In further features, the combustion control system further
comprises a diagnostic module. The diagnostic module diagnoses at
least one of a quantity of fuel provided to the cylinder, a cetane
number (CN) for the fuel, and a crankshaft angle at which a
predetermined amount of the fuel was combusted within the cylinder
based on at least one of the PRDA value and the IMEPD value.
A combustion control system for a vehicle comprises an indicated
mean effective pressure (IMEP) module and an indicated mean
effective pressure difference (IMEPD) module. The IMEP module
determines fired IMEP values and motored IMEP values based on
cylinder pressures measured by a cylinder pressure sensor when a
cylinder of an engine is fired and motored, respectively. The IMEPD
module determines and outputs an IMEPD value based on a difference
between one of the fired IMEP values and one of the motored IMEP
values.

> **Exercise description**: Translate into German the following sentence from the combustion control text: "The IMEPD module determines and outputs an IMEPD value based on a difference between one of the fired IMEP values and one of the motored IMEP values."

> **Supplied information**:
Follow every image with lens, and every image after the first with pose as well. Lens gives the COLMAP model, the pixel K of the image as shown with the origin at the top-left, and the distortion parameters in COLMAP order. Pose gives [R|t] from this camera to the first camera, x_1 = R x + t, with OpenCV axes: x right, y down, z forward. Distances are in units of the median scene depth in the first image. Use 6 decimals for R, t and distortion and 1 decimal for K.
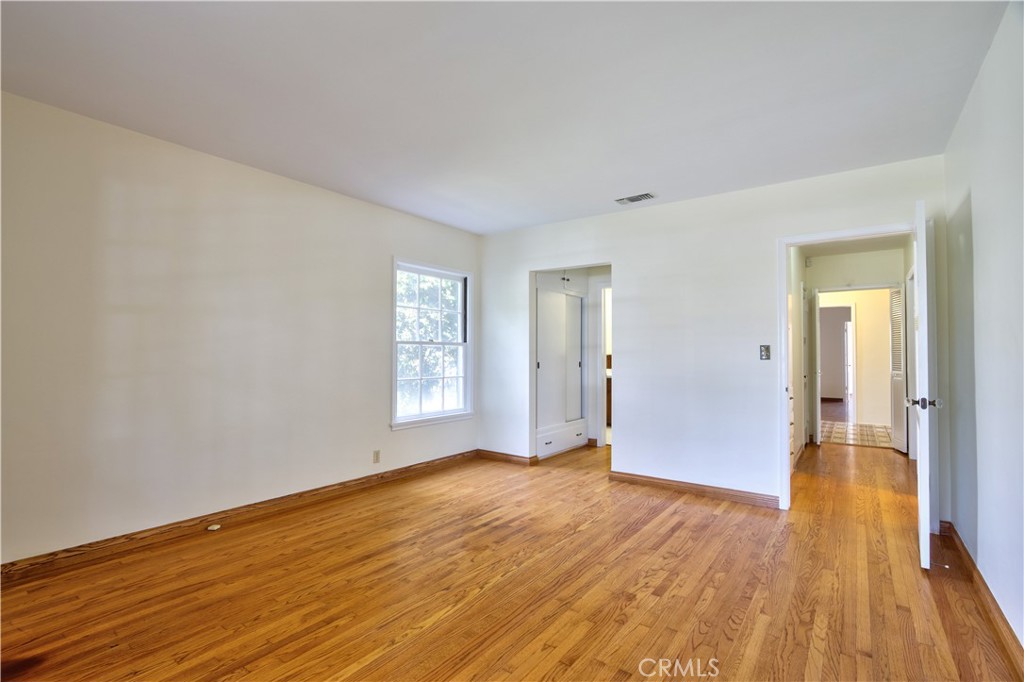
lens RADIAL K [[482.0, 0, 493.9], [0, 482.0, 341.1], [0, 0, 1]] dist [-0.016155, 0.000058]
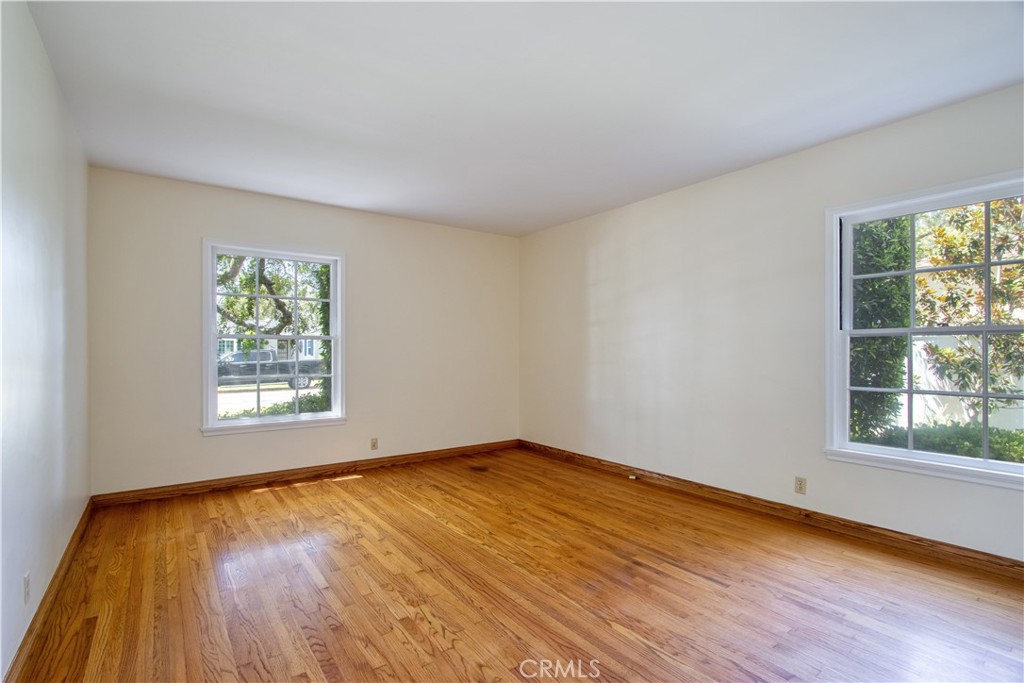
lens RADIAL K [[486.3, 0, 508.2], [0, 486.3, 344.7], [0, 0, 1]] dist [-0.008938, -0.000316]
pose [[-0.293109, -0.012254, -0.956000, 0.860035], [0.025924, 0.999448, -0.020759, 0.031917], [0.955727, -0.030868, -0.292630, 1.094371]]
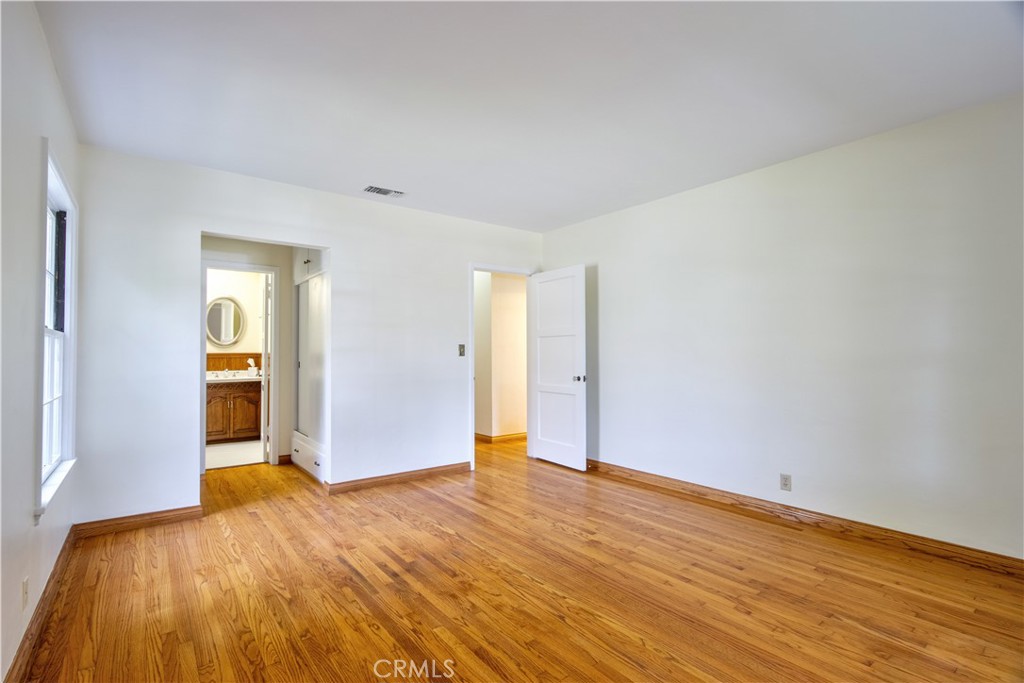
lens RADIAL K [[475.1, 0, 509.3], [0, 475.1, 344.9], [0, 0, 1]] dist [-0.009959, 0.000880]
pose [[0.264823, 0.011938, 0.964223, -0.738134], [-0.022065, 0.999737, -0.006317, 0.017249], [-0.964044, -0.019603, 0.265017, 0.663343]]
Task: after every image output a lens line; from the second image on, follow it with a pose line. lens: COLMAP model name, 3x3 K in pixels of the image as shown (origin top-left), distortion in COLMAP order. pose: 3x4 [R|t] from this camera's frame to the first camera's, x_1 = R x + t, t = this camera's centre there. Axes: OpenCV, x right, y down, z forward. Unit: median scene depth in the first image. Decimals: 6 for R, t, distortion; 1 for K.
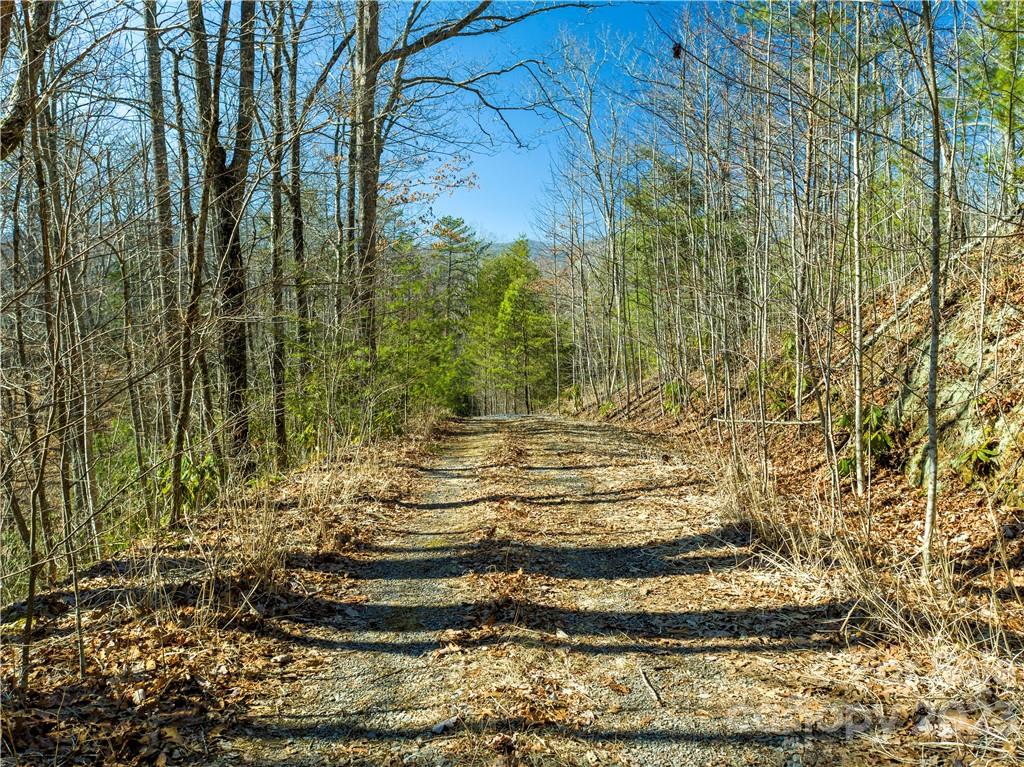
lens RADIAL K [[713.2, 0, 512.2], [0, 713.2, 383.8], [0, 0, 1]] dist [-0.060432, -0.000604]
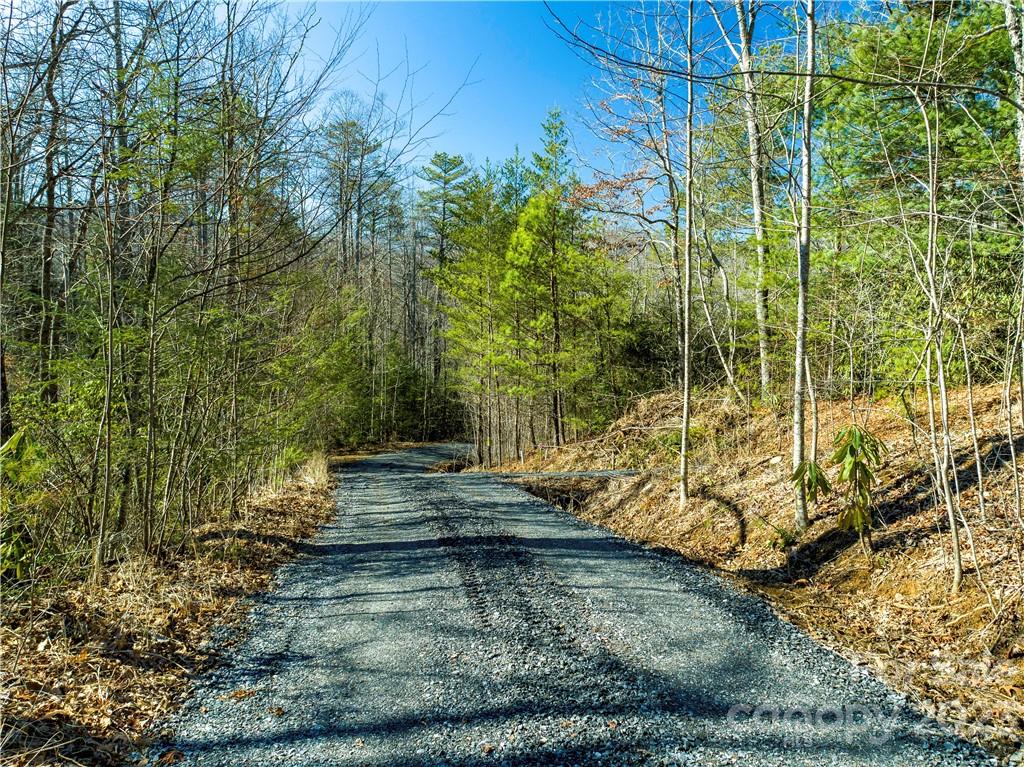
lens RADIAL K [[713.2, 0, 513.2], [0, 713.2, 386.0], [0, 0, 1]] dist [-0.060432, -0.000604]
pose [[0.999658, 0.023984, -0.010376, -0.006423], [-0.023860, 0.999644, 0.011906, -0.005526], [0.010658, -0.011654, 0.999875, 0.457783]]
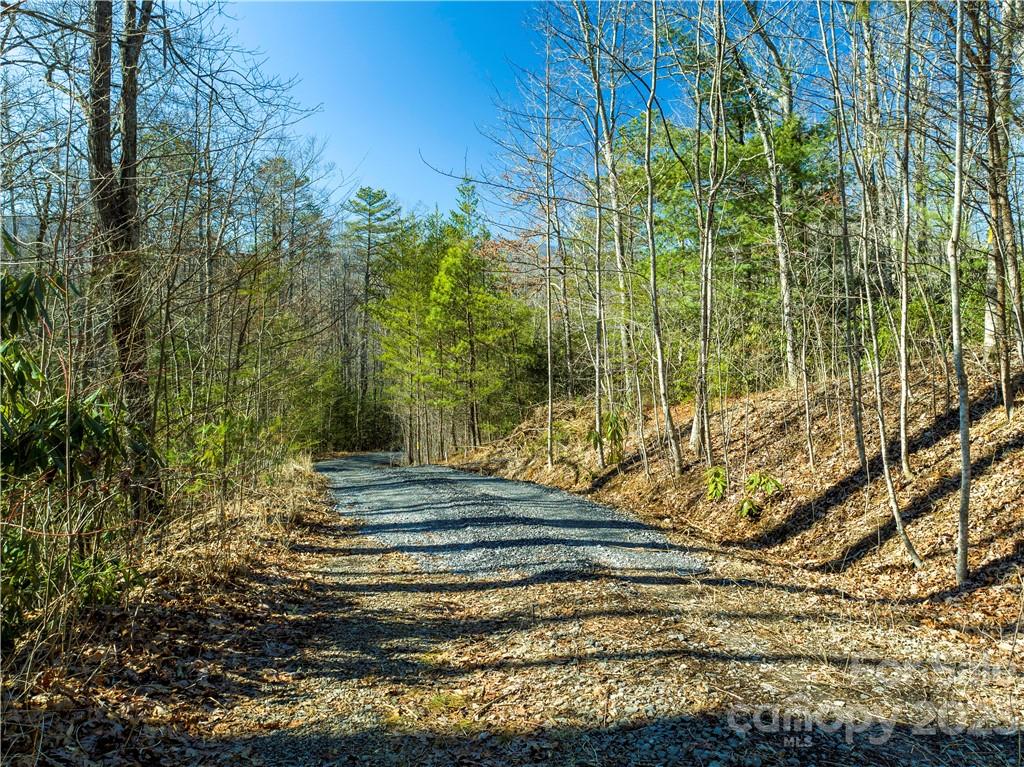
lens RADIAL K [[713.2, 0, 518.4], [0, 713.2, 384.8], [0, 0, 1]] dist [-0.060432, -0.000604]
pose [[0.994150, 0.006352, 0.107826, -0.009032], [-0.005068, 0.999913, -0.012175, -0.004927], [-0.107894, 0.011557, 0.994095, 0.327331]]
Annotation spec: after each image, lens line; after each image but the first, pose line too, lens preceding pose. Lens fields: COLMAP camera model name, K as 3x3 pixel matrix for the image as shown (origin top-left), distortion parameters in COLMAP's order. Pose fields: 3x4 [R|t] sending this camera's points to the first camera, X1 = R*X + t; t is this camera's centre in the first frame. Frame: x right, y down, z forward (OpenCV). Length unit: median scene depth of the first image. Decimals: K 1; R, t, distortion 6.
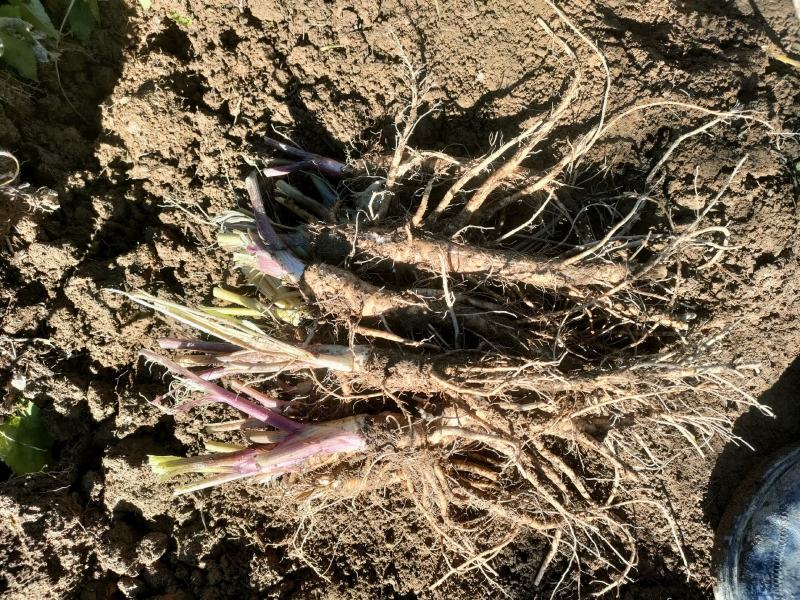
lens RADIAL K [[605.8, 0, 402.4], [0, 605.8, 301.5], [0, 0, 1]] dist [0.088671, -0.135725]
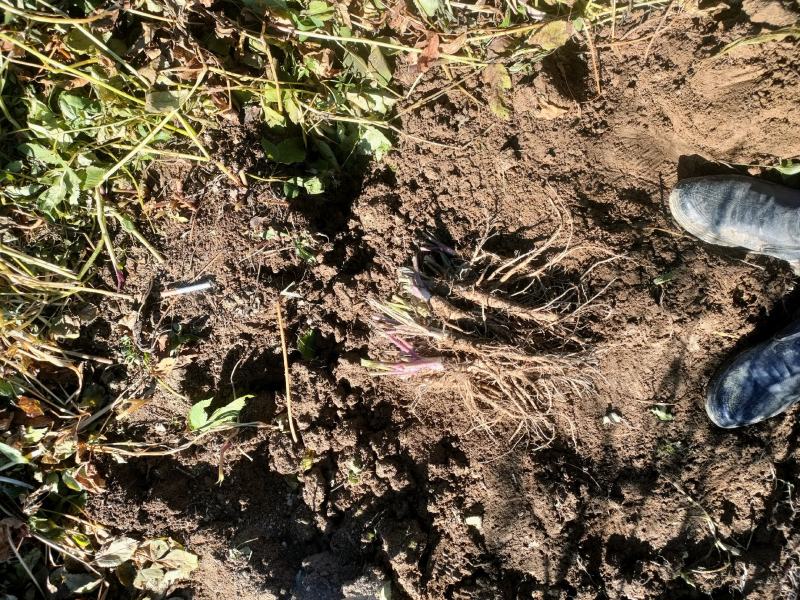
lens RADIAL K [[605.8, 0, 402.4], [0, 605.8, 301.5], [0, 0, 1]] dist [0.088671, -0.135725]
pose [[0.966098, 0.147182, -0.212112, 0.231822], [-0.134688, 0.988249, 0.072275, -0.175627], [0.220257, -0.041256, 0.974569, -1.301403]]
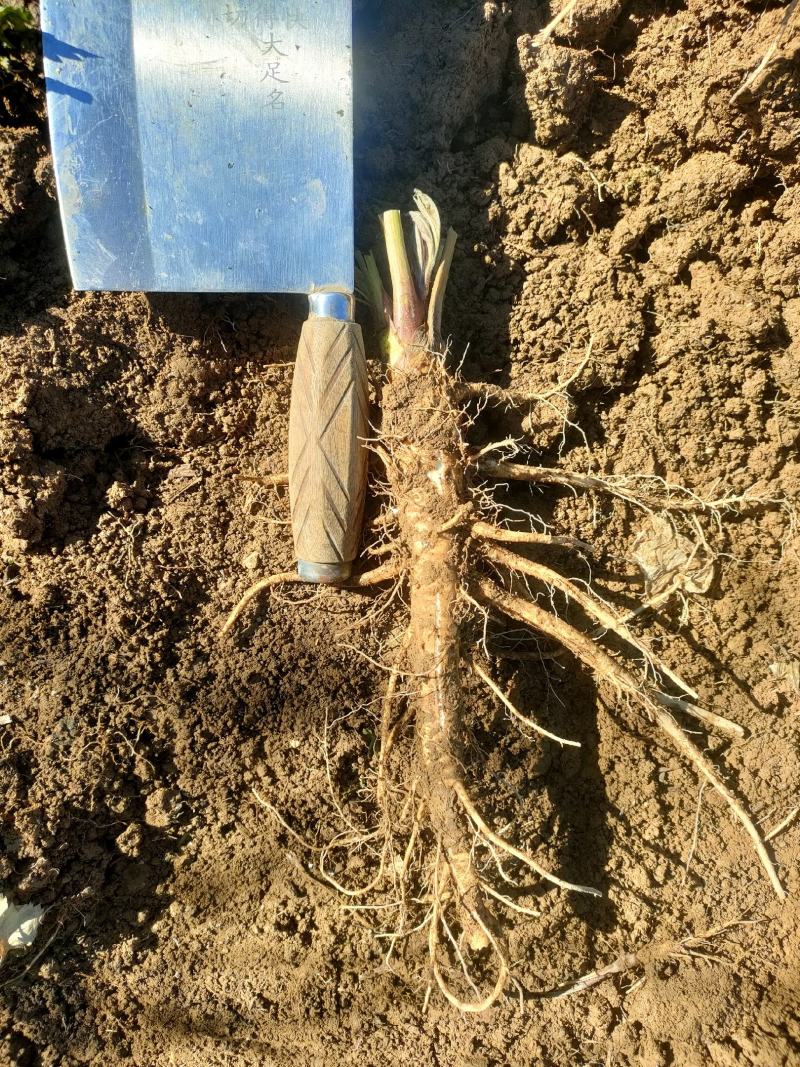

> **Result of the task**: Das IMEPD-Modul bestimmt einen IMEPD-Wert auf Grundlage einer Differenz zwischen einem der befeuerten IMEP-Werte und einem der geschleppten IMEP-Werte und gibt diesen aus.